_Source records_
'''
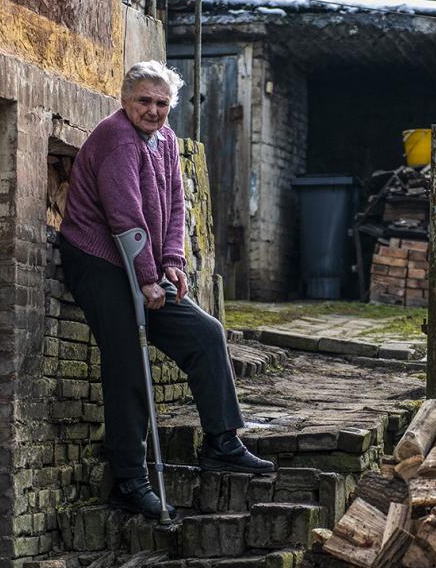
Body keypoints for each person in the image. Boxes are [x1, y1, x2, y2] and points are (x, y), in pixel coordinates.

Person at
'''
'''
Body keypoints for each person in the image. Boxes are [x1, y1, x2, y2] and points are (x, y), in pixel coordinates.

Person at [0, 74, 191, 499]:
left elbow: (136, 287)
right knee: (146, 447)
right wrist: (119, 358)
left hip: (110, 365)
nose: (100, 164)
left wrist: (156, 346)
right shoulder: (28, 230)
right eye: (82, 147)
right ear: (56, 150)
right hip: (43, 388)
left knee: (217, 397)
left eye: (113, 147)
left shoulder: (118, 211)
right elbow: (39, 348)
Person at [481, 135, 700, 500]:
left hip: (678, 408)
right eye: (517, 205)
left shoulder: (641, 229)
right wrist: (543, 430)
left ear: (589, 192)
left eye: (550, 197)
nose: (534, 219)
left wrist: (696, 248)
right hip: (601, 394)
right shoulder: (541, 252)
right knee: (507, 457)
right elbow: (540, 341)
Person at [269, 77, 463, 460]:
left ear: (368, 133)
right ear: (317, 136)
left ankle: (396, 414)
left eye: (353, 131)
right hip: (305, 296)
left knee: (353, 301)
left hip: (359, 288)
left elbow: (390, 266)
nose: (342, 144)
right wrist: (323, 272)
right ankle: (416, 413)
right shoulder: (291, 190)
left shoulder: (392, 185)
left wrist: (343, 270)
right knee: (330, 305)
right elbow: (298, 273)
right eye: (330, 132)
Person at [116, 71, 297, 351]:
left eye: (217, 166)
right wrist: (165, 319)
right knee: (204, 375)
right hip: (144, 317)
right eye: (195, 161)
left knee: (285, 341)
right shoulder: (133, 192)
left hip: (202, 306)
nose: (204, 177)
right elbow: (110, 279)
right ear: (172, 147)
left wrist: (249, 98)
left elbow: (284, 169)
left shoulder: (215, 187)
'''
'''
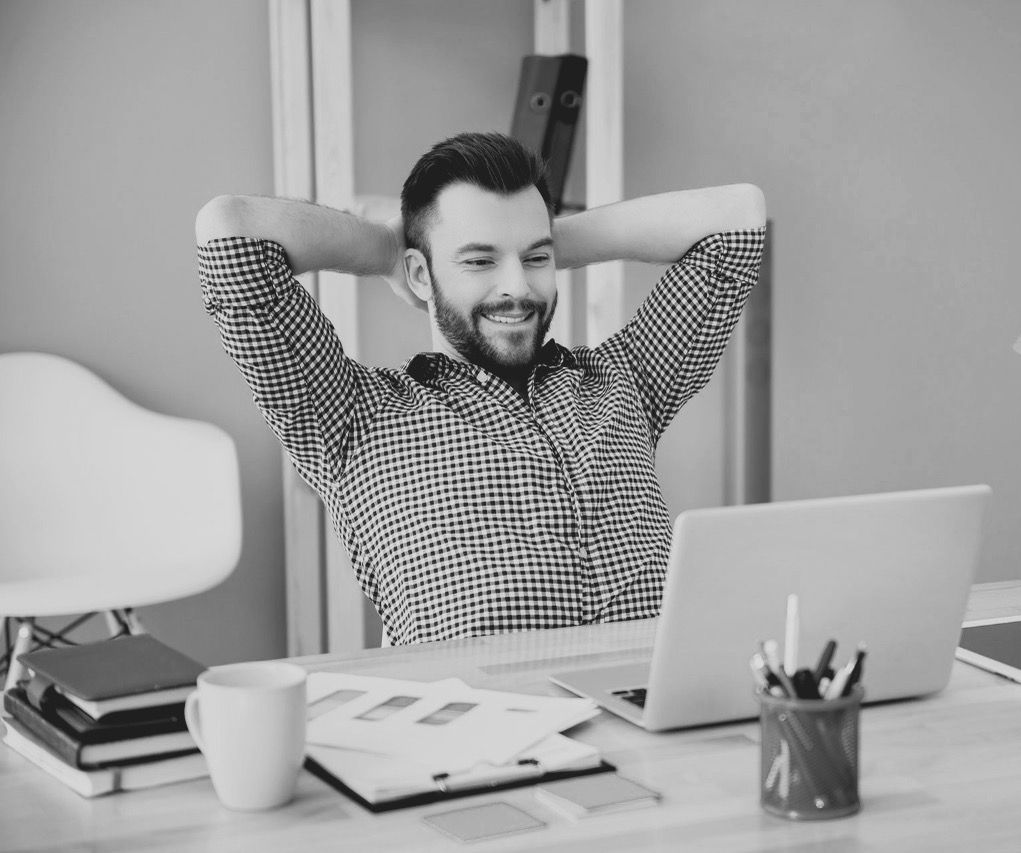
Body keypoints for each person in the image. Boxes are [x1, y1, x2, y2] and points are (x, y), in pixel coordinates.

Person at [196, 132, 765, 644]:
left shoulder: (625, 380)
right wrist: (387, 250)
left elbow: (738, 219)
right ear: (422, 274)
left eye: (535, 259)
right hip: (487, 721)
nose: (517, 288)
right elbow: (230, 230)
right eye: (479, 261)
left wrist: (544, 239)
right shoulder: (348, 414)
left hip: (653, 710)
'''
_Task requirements_
Here the job is to set down exactly the lines of the material above that fall between the one with "right elbow: (540, 341)" and the one with "nose: (342, 144)", inclusive, and nothing beyond them.

_Problem solution_
right elbow: (540, 341)
Person at [269, 77, 463, 460]:
left ear: (368, 133)
right ear: (317, 136)
left ankle: (396, 414)
left eye: (353, 131)
right hip: (305, 296)
left knee: (353, 301)
left hip: (359, 288)
left elbow: (390, 266)
nose: (342, 144)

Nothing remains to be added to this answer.